Viel zu viele Ablenkungen
Der Grund: Es war wie Sex oder Essen durchaus arterhaltend, möglichst schnell zu wissen, wo der Bär lauert, wo es Wasser und Fische gibt. Deshalb würde in Teilen unseres Belohnungssystems „durch Informationszuwendung Dopamin ausgeschüttet“. Ein Vorteil, als die Menge der Informationen noch übersichtlich war. Heute ist es die Steilvorlage für Überlastung, wenn wir uns „sofort und impulshaft“ jedem neuen Reiz zuwenden. Und uns dabei entsprechend auch leicht ablenken lassen, weil es neu ist. Es könnte ja wichtiger sein als das, was wir vor fünf Sekunden noch interessant fanden. Und dann hat unser Gehirn außerdem noch einen Hang zur Abkürzung. Wir suchen instinktiv nach dem bequemsten Weg durch den Informationsdschungel, neigen dazu, uns eher in die Breite, als in die Tiefe zu informieren. Zumal, wenn uns Medien so freundlich entgegenkommen, uns einfache Lösungen für komplexe Probleme in kleinen Info-Appetithappen zu servieren. So spart das Gehirn Energie und erlaubt uns trotzdem, uns auf dem Laufenden zu fühlen.

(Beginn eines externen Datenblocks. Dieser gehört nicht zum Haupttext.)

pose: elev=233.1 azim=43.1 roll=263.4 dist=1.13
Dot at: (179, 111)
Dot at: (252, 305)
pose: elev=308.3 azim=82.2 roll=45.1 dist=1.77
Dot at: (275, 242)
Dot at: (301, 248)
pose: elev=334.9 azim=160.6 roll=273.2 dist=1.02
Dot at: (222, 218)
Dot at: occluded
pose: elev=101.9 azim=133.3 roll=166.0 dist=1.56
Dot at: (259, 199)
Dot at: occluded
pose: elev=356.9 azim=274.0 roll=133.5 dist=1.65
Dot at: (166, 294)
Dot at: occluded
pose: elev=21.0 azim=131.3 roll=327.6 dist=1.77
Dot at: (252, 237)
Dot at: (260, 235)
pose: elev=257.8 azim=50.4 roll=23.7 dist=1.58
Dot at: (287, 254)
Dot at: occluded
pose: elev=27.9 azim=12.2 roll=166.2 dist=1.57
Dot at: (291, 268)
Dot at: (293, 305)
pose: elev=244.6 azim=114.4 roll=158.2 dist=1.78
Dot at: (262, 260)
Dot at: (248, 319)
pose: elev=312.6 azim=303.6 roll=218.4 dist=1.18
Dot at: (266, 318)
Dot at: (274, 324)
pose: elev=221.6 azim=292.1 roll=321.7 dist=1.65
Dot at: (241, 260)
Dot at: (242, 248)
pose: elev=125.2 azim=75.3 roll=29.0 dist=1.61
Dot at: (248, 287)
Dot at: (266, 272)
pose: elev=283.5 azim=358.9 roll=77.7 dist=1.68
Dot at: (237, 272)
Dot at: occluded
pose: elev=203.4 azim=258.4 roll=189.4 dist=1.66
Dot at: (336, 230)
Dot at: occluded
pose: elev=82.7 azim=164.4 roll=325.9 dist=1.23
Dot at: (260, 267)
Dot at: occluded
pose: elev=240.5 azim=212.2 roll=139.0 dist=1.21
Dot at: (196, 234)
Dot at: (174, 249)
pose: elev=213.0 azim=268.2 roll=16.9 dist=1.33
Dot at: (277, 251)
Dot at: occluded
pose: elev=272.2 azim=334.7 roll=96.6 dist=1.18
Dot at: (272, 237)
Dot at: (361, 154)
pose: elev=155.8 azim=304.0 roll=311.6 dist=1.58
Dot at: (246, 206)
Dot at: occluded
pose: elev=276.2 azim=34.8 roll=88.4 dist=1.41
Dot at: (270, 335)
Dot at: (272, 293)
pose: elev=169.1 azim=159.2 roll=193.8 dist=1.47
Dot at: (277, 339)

Weniger bleibt länger im Gedächtnis
Man könnte auch sagen: Wir sind overnewsed but underinformed. Denn wir nehmen uns kaum mehr die Zeit, uns so intensiv mit einem Thema zu befassen, dass es sich für unser Langzeitgedächtnis qualifiziert. Dazu braucht es nämlich Aufmerksamkeit, Ruhe, Fokussierung und eine deutliche Reduzierung der Datenmenge. Und das ist die gute Nachricht, über die wir auch länger nachdenken sollten, damit sie uns in Erinnerung bleibt. Denn wenn wir sowieso nicht alles aufnehmen können, was uns täglich so angetragen wird. Wenn im Gegenteil der „Dauerkonsum von digitalen Informationen uns bloß zunehmend geistig verstopft“, wie Volker Busch in seinem Buch schreibt, dann können wir auch auf das Meiste verzichten. Uns die Zeit und Aufmerksamkeit einräumen, die Volker Busch uns als Notausgang aus der Informationsflut anrät: „Beginnen Sie damit, dass Sie sich eine Stunde des Tages nehmen, in der Sie etwas tun, was Ihnen ganz besonders wichtig ist. Konzentrieren Sie sich voll auf die Sache.“
Schongang fürs Gehirn: achtsames Ignorieren
Wir sollten aufhören, auf jedes Hölzchen zu springen, das man uns hinhält und stattdessen unsere Konzentration wieder auf das lenken, was wir für uns als wesentlich und wichtig definiert haben. Also etwa nur einen großen Leitartikel pro Tag – anstatt alle Schlagzeilen, die im Netz aufpoppen. Lieber zehn Seiten konzentriert in einem Roman lesen, anstatt auf Instagram eine Stunde herumdaddeln. Genau sortieren: Was ist für mein Leben, für mein Weiterkommen in der Welt wirklich wichtig. Und was völlig belanglos. Und immer auch wieder etwas auswendig lernen: Telefonnummern, kleine Gedichte, Rezepte, Vokabeln. So bleibt das Gehirn wach und fit und zieht sich nicht völlig ausgebrannt aus dem aktiven Denken und Merken zurück.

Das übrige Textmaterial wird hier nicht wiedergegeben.